The first time I heard of the Sweet Home Chicago ordinance was on a chilly December day in 2009. A large group of protesters gathered outside of 2nd Ward Alderman Bob Fioretti's office on a very chilly day, demanding that Tax Increment Financing District dollars be used to fund affordable housing.
It was so cold as we interviewed housing advocates and officials that I remember Micah Maidenberg's teeth chattering. Why do groups of angry citizens always gather in cold weather?
Nearly a year and a half later, with slightly better weather, that ordinance finally passed. After numerous legislative battles, the ordinance is in slightly different shape than back then. Still, housing advocates are calling the measure, passed by the Chicago City Council, a victory for affordable housing in Chicago.
What's changed? Get the scoop.
The original ordinance called for a pretty big piece of the TIF funding pie: 20 percent of all TIF dollars collected would be set aside to use for affordable housing. Mayor Richard M. Daley and his allies on the council were not too pleased. TIF dollars have been called the mayor's secret piggy bank, and how would you react if someone wanted to smash your piggy bank and make off with 20 percent of your pennies?
At one point in the struggle, two ordinances appeared--one the actual Sweet Home Chicago ordinance, and a black swan ordinance introduced by Alderman Patrick O'Connor that looked nice on paper but was quite a bit weaker than the original.
But in all this year and a half struggle, one thing has not changed: the need for affordable housing.

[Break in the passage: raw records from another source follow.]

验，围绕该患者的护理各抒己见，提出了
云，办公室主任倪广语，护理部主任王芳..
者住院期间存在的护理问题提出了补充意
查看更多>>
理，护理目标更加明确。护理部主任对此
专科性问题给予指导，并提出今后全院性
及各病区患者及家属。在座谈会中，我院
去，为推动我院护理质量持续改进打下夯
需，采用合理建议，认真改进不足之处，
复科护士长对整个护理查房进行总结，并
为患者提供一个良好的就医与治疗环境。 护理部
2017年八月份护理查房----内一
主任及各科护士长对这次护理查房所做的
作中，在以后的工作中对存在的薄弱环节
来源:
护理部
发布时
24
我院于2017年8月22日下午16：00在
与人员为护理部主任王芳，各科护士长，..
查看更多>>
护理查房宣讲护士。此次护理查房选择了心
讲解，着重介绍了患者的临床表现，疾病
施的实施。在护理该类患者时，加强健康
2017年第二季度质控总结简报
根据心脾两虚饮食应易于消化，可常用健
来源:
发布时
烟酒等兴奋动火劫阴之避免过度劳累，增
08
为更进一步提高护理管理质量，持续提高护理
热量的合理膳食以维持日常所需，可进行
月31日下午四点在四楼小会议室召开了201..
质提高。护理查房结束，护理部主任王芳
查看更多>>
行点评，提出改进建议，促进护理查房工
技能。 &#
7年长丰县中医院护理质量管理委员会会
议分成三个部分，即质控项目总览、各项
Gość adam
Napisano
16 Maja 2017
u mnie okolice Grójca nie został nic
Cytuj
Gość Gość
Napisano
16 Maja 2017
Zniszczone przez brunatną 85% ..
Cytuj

The Chicago Reporter recently found that half of all homeowners and renters are paying more than they can afford for housing, prompting our Publisher Alden Loury to ask: If not now, when?
The ordinance passed yesterdy will likely create more affordable housing, but perhaps not on the scale originally envisioned by the community groups supporting Sweet Home Chicago. Instead of setting aside a chunk of TIF dollars for housing, the ordinance passed today allows Chicago citizens to apply for TIF funding to help them purchase and rehab vacant housing in the city. Homebuyers and developers could receive up to 50 percent of the purchase price and rehab cost if they agree to make at least half of the units affordable to those making less than the median income.

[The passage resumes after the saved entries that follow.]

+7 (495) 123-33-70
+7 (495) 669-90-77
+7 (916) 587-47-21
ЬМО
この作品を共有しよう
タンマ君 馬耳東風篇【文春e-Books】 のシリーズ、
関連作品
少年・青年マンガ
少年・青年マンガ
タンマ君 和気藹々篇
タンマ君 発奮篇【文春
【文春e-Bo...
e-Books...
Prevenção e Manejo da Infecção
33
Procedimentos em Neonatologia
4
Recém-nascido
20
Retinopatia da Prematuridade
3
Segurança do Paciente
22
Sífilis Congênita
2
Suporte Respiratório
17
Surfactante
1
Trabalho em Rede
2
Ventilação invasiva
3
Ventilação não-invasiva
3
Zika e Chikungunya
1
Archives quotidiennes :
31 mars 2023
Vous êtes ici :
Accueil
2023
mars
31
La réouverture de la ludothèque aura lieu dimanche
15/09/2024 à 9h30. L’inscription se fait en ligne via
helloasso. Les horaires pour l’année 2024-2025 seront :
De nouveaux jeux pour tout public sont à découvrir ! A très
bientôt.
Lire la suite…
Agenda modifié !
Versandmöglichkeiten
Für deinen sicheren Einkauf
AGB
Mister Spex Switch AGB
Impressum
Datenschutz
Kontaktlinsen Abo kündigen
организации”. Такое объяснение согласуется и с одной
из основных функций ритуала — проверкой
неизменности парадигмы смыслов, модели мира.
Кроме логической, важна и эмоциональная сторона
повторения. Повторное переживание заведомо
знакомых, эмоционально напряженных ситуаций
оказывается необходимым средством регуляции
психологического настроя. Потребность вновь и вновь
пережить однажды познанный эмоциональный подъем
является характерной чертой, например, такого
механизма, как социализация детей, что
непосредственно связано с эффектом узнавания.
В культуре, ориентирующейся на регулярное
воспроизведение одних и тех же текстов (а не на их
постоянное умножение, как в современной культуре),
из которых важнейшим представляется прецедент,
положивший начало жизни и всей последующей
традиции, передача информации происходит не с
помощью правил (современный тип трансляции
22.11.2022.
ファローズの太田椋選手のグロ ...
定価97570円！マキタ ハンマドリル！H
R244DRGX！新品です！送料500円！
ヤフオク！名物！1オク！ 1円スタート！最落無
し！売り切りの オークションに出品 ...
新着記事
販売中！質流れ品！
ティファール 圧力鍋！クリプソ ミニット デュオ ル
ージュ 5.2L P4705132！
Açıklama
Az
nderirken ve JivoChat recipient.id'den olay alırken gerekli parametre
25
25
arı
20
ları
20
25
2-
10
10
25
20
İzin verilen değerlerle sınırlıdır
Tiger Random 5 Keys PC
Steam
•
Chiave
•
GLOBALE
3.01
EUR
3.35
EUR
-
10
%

A victory? For sure. But backers of the original ordinance say they're going to continue to fight for larger guarantees of city money spent on affordable housing.

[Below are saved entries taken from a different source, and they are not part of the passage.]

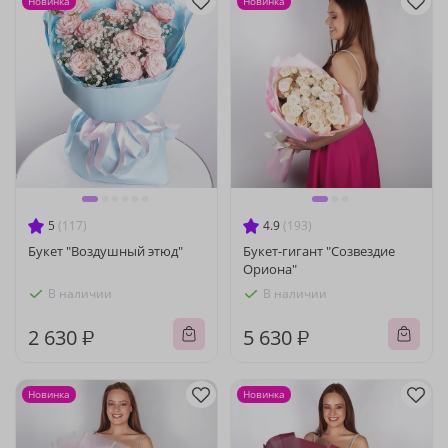
Новинка
Новинка
5
(117)
4.9
(193)
Букет "Воздушный этюд"
Букет-гигант "Созвездие
Ориона"
В наличии
В наличии
2 630 ₽
5 630 ₽
Новинка
Новинка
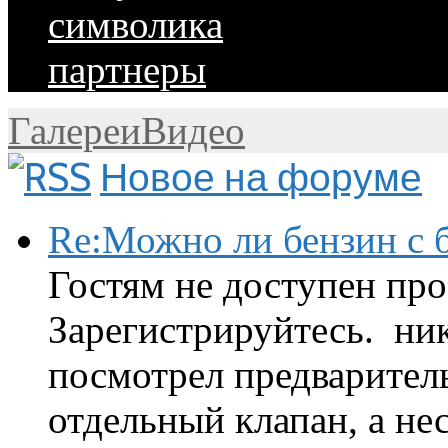
символика
партнеры
Галереи
Видео
Новое на форуме
Re:Можно ли бензин с б
Гостям не доступен про
Зарегистрируйтесь. ник
посмотрел предварител
отдельный клапан, а нес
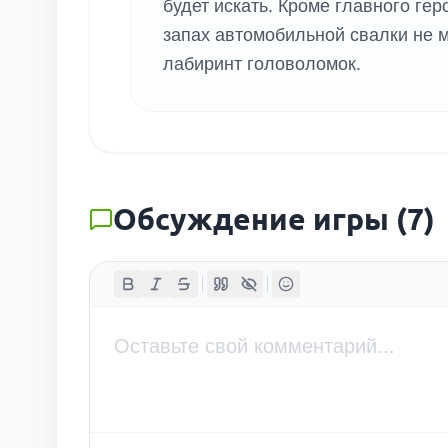
будет искать. Кроме главного гер
запах автомобильной свалки не 
лабиринт головоломок.
Обсуждение игры
(
7
)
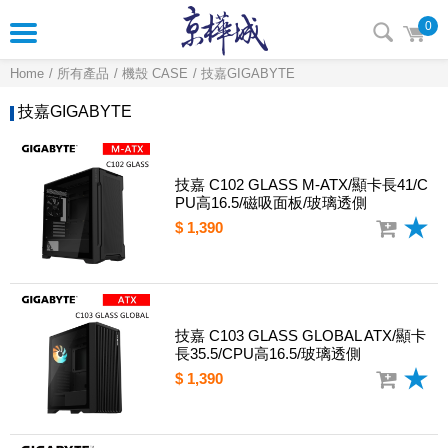
0
Home
所有產品
機殼 CASE
技嘉GIGABYTE
技嘉GIGABYTE
技嘉 C102 GLASS M-ATX/顯卡長41/C
PU高16.5/磁吸面板/玻璃透側
$ 1,390
技嘉 C103 GLASS GLOBAL ATX/顯卡
長35.5/CPU高16.5/玻璃透側
$ 1,390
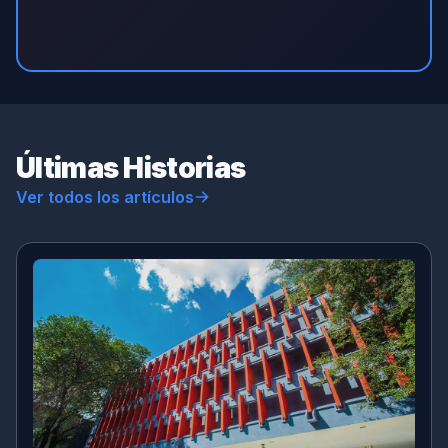
Últimas Historias
Ver todos los artículos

The thing I found most interesting is how a coalition of community groups took an ordinance from dream to slightly-altered-but-still-palatable reality. When I first covered this ordinance at that freezing-cold rally, it seemed like a long-shot. The coalition waged a battle, getting alderman after alderman to sign on, and kept pushing, even when the mayor and his allies were dead set against it.
Perhaps even more profound than any affordable housing gain is the fact that a law envisioned by the people, rather than politicians, went from idea to reality. In a city known for its indifference to its citizens, that's a victory that city leaders won't likely forget.